Kaftancıoğlu hakkında 2019 yılının Mayıs ayında İstanbul belediye başkanlığı için yapılan ilk seçimden sonra, yıllar önce yaptığı sosyal medya paylaşımları nedeniyle 17 yıl hapis istemiyle dava açıldığı, ve CHP adayı Ekrem İmamoğlu'nun yapılan ikinci seçimi de açık arayla kazanmasından sonra Eylül ayında mahkemenin, hakkında -itiraz yolu açık olmak üzere- 9 yıl 8 ay hapis cezasına hükmettiği hatırlatılıyor.
Kaftancıoğlu'nun 2020'de yaptığı itirazın sonucunun bir kaç hafta içinde açıklanması beklenirken, her an cezaevine gönderilebileceği kaydediliyor.
Time muhabirine göre Canan Kaftancıoğlu, "hapse girişi yaklaşırken" davasına bağlılığını sürdürüyor:
"Doğum günü 3 Şubat'ta sabaha karşı İstanbul Çağlayan Adliyesi önünde Boğaziçi Üniversitesi'ne rektör atanması nedeniyle yapılan gösterilerde gözaltına alınanların bırakılmasını bekliyordu."
Erdoğan'ın protestolara katılan öğrencilere "tipik düşmanca yaklaşımıyla", "Siz öğrenci misiniz, terörist misiniz?" diye seslendiğini söyleyen Time muhabiri Kaftancıoğlu'nun ise öğrencilere ilk destek verenler arasında olduğunu yazıyor.
İçişleri Bakanı Süleyman Soylu'nun Kaftancıoğlu hakkında Ocak ayında sarfettiği "...terör örgütlerinin soytarısıdır. CHP İstanbul İl Başkanı DHKP-C, PKK/KCK ve MLKP Terör Örgütlerinin elemanıdır" sözlerini hatırlatan Hicks, muhalif politikacının Cumhurbaşkanı ve İçişleri Bakanı'na hakkındaki sözlerinden dolayı tazminat davası açtığını da ekliyor.

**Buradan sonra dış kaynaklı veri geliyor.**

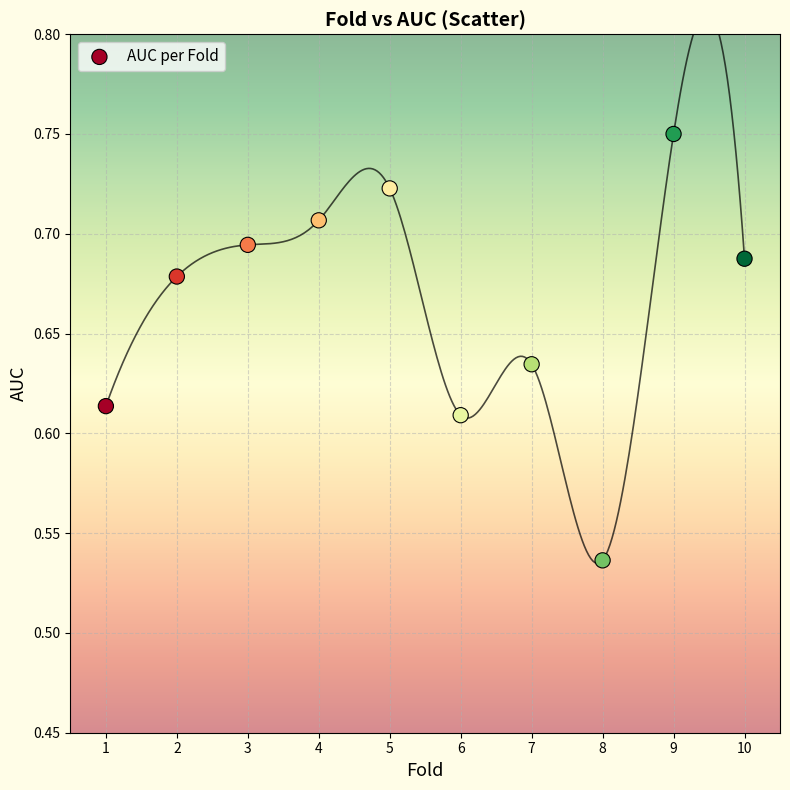

What is the range of X values (max minus min)?

9.0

Hicks yazısını, "Eğer önümüzdeki haftalarda hapse girerse, Kaftancıoğlu içerideki zamanını yeni bir dil öğrenerek ya da belki yeni bir üniversite eğitimi yaparak geçireceğini söylüyor. Sigarasını küllükte söndürürken her halükarda 'Daha güçlü çıkacağım' diyor. Bu arada marjinalize edilenlerin özellikle de kadınların eşitlik mücadelesine güveniyor. 'Tek adama karşı en güçlü ilacın çok sayıda kadının örgütlülüğü olduğunu biliyorum' diyor" diye noktalamış.